We use the simplest neural network architecture for this experiment: the fully connected neural network with a single hidden layer with ReLU activation. The number of the hidden neuron is 50,000. For the training, we use SGD optimization for all evaluated models. For the ERM, we use 1e-4 as the learning rate; 1e-5 as the weight decay. For the END’s identification model, we use 5e-4 as the learning rates; 1e-5 as the weight decay; 1e-3 as the confidence regularization; 1e-2 as the p-value threshold. The SGLD weight sample is saved every 3,000 iterations. For the JTT and END’s debiased model, we use 1e-5 as the learning rate; 5e-4 as the weight decay for both the identification model and final model. The hyperparameters for JTT and END’s debiased model are determined based on the argument from Sagawa et al. (2019); Liu et al. (2021): the importance weighting approaches should use relatively lower learning rates and higher weight decays. Every evaluated method is trained in 100,000 iterations with batch-size 32, excepts for the identification model of END and JTT: 30,000 iterations. Additionally, we add the additional datasets (error set for JTT, SCF set for END) 30 times.

B.2 Group robustness benchmark dataset

Dataset details

We use the two image classification datasets, the CelebA and Waterbirds. The two datasets have been used to evalulate the group robustness (worst-group accuracy). Each dataset has the group information (attributes, labels). And the attributes is the spurious-cue. For instance, the target class of the CelebA dataset is hair color, but the model can predict the class by abusing the spurious cue ”gender”. This abuse leads to the degradation of accuracy for a certain group. If the model has group-robustness, this degradation is insignificant.

Here, we elucidate the input features, the group information, and the target classes of the dataset:

•

Waterbirds (Wah et al., 2011): The input data is the image of the birds and their backgrounds. The target classes are either ”waterbirds” or ”landbirds”. Notably, the dataset has the group information (background images, labels): ”waterbirds with (water/land) background” or ”landbirds (water/land) background”. In the training dataset, most of the waterbird images have the water background, and vice-versa. Here, only 5% of the training dataset has a contradictory background (e.g., landbird on the water background). We consider 4 groups: [waterbird, water background], [landbird, water background], [waterbird, land background], and [landbird, land background].

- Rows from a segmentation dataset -
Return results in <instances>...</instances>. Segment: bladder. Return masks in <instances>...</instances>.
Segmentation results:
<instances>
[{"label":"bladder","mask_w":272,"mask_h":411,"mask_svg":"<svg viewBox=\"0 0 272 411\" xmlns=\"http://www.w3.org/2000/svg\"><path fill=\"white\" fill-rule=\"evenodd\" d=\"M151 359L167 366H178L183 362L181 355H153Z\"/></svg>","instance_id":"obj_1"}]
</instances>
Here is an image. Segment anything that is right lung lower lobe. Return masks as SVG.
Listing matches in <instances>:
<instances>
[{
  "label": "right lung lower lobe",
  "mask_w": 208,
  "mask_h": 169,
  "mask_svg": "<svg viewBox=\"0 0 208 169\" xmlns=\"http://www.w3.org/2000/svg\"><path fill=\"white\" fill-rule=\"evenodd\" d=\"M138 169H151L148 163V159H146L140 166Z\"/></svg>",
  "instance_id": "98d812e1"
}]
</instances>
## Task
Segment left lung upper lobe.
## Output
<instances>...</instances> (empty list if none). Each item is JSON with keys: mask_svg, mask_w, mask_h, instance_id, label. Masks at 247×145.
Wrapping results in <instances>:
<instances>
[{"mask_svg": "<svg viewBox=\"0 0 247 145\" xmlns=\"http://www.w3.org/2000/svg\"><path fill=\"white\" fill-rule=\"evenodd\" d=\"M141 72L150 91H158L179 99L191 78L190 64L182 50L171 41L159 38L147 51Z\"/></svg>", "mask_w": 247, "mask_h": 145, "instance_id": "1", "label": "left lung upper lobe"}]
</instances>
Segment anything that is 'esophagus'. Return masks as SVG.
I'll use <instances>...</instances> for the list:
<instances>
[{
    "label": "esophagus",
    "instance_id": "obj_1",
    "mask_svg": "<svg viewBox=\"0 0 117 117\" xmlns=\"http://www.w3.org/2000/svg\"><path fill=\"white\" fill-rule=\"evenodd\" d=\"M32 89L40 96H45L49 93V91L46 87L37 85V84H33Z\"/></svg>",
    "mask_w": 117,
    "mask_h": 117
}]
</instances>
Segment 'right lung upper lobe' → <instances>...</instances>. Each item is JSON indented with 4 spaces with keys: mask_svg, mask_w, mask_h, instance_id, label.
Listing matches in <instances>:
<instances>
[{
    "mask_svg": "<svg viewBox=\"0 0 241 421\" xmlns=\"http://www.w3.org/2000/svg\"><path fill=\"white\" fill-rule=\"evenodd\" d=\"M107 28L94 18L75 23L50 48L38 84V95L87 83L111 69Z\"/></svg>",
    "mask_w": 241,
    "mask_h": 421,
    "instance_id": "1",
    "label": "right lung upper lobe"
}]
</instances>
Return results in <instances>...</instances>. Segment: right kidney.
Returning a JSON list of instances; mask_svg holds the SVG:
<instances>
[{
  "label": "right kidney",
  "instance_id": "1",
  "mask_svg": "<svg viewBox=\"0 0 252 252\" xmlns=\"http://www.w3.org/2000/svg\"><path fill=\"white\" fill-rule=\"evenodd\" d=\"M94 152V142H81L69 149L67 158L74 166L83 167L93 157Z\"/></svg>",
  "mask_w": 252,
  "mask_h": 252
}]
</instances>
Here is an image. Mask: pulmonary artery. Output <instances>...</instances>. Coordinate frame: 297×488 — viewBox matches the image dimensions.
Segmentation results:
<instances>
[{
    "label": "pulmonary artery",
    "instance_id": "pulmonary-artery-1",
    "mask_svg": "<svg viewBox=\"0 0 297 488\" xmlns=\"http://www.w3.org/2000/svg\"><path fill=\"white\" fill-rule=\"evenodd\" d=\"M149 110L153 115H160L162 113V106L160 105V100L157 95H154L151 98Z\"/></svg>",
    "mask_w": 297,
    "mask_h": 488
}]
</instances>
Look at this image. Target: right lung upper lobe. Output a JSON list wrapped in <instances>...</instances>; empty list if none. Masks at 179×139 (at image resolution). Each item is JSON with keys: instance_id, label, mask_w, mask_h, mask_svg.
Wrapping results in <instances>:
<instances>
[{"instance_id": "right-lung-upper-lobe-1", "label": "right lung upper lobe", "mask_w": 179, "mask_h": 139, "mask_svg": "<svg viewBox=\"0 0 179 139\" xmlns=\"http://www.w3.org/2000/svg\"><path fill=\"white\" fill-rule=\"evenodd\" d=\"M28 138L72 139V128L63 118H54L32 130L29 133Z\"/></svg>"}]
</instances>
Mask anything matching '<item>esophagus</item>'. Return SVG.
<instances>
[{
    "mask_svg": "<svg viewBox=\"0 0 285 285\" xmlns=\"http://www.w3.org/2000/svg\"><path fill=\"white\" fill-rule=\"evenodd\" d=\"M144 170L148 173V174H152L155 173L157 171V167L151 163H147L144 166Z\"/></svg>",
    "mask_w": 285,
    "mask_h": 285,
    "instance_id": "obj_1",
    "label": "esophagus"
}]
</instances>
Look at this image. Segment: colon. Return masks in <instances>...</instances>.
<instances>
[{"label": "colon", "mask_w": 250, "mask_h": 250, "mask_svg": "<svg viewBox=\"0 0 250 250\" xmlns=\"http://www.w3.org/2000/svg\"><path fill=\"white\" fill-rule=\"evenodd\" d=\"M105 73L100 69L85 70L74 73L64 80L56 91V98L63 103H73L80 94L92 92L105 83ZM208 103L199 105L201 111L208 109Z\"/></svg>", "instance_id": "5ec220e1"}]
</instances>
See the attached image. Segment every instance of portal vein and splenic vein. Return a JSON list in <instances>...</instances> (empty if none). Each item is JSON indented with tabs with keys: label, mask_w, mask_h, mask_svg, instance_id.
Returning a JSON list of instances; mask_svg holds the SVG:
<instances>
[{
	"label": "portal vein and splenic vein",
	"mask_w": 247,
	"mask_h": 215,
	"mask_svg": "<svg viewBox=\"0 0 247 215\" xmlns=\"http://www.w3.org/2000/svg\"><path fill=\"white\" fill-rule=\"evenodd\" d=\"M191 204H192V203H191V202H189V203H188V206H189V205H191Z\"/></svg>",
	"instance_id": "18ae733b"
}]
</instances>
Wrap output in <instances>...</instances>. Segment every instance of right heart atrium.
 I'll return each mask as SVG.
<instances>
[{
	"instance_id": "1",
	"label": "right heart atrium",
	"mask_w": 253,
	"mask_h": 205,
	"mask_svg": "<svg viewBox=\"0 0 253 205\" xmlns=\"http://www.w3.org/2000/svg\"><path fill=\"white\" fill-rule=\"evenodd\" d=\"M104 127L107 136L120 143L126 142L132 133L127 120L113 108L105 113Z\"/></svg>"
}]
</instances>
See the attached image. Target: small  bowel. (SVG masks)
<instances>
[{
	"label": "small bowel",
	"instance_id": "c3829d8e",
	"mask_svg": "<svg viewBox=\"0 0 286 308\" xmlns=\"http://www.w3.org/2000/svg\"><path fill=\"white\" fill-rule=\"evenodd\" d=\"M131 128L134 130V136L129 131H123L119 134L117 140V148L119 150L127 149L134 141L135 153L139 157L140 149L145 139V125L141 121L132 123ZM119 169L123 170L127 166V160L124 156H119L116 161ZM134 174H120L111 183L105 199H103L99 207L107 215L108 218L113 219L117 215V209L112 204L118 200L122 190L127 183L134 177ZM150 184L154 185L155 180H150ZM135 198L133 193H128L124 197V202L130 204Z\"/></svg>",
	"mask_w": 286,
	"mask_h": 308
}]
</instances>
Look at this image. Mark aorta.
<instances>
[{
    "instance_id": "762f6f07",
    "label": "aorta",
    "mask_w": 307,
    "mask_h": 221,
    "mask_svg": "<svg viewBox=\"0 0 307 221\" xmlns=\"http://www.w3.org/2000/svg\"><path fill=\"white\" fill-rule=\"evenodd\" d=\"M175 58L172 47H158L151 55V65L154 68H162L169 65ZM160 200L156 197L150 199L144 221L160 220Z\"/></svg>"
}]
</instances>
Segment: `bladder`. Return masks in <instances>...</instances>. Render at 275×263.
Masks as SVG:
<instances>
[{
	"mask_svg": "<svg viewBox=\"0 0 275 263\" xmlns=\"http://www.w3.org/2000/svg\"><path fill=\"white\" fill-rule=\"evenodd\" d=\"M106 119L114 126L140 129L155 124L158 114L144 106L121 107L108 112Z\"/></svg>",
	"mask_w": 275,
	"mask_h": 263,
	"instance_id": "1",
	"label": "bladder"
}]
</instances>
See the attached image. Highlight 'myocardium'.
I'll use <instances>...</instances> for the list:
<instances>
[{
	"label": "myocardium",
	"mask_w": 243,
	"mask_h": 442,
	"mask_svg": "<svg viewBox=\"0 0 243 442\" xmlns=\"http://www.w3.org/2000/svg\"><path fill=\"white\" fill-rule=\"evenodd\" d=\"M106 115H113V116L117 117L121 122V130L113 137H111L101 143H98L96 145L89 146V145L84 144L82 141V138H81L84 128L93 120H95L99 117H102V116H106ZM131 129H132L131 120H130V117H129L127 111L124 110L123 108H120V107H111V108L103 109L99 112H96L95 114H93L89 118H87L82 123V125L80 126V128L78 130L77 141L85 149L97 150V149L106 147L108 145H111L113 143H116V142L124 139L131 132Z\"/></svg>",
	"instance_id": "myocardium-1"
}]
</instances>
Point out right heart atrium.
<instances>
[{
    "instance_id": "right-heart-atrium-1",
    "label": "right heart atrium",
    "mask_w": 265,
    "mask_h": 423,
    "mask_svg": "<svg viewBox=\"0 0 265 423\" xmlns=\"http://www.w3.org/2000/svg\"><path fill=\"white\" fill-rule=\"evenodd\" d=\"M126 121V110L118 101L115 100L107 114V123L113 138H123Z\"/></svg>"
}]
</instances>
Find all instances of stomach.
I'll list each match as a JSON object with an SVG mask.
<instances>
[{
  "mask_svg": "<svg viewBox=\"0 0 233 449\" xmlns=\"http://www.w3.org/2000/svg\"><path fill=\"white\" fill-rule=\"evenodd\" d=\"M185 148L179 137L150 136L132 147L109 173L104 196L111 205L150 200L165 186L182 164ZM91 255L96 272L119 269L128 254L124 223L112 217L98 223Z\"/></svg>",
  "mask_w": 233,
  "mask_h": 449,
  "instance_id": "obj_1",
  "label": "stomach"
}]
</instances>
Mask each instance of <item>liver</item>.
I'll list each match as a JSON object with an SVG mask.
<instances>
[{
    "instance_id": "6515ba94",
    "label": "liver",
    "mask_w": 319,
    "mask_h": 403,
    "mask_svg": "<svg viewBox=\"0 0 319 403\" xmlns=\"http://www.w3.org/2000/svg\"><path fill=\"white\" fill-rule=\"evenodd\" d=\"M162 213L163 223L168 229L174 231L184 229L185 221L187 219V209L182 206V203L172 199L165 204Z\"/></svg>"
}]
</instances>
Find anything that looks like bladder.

- Problem set -
(A) Answer these questions using the given passage:
(i) How many hidden neurons does the network have?
(ii) What is the target class of the CelebA dataset?
(iii) What percentage of the Waterbirds training dataset has a contradictory background?
(B) Copy the given passage word for word, between "Here, we elucidate" and "[landbird, land background].", inclusive.

- Solved tasks -
(A)
(i) 50,000
(ii) Hair color
(iii) 5%

(B)
Here, we elucidate the input features, the group information, and the target classes of the dataset:

•

Waterbirds (Wah et al., 2011): The input data is the image of the birds and their backgrounds. The target classes are either ”waterbirds” or ”landbirds”. Notably, the dataset has the group information (background images, labels): ”waterbirds with (water/land) background” or ”landbirds (water/land) background”. In the training dataset, most of the waterbird images have the water background, and vice-versa. Here, only 5% of the training dataset has a contradictory background (e.g., landbird on the water background). We consider 4 groups: [waterbird, water background], [landbird, water background], [waterbird, land background], and [landbird, land background].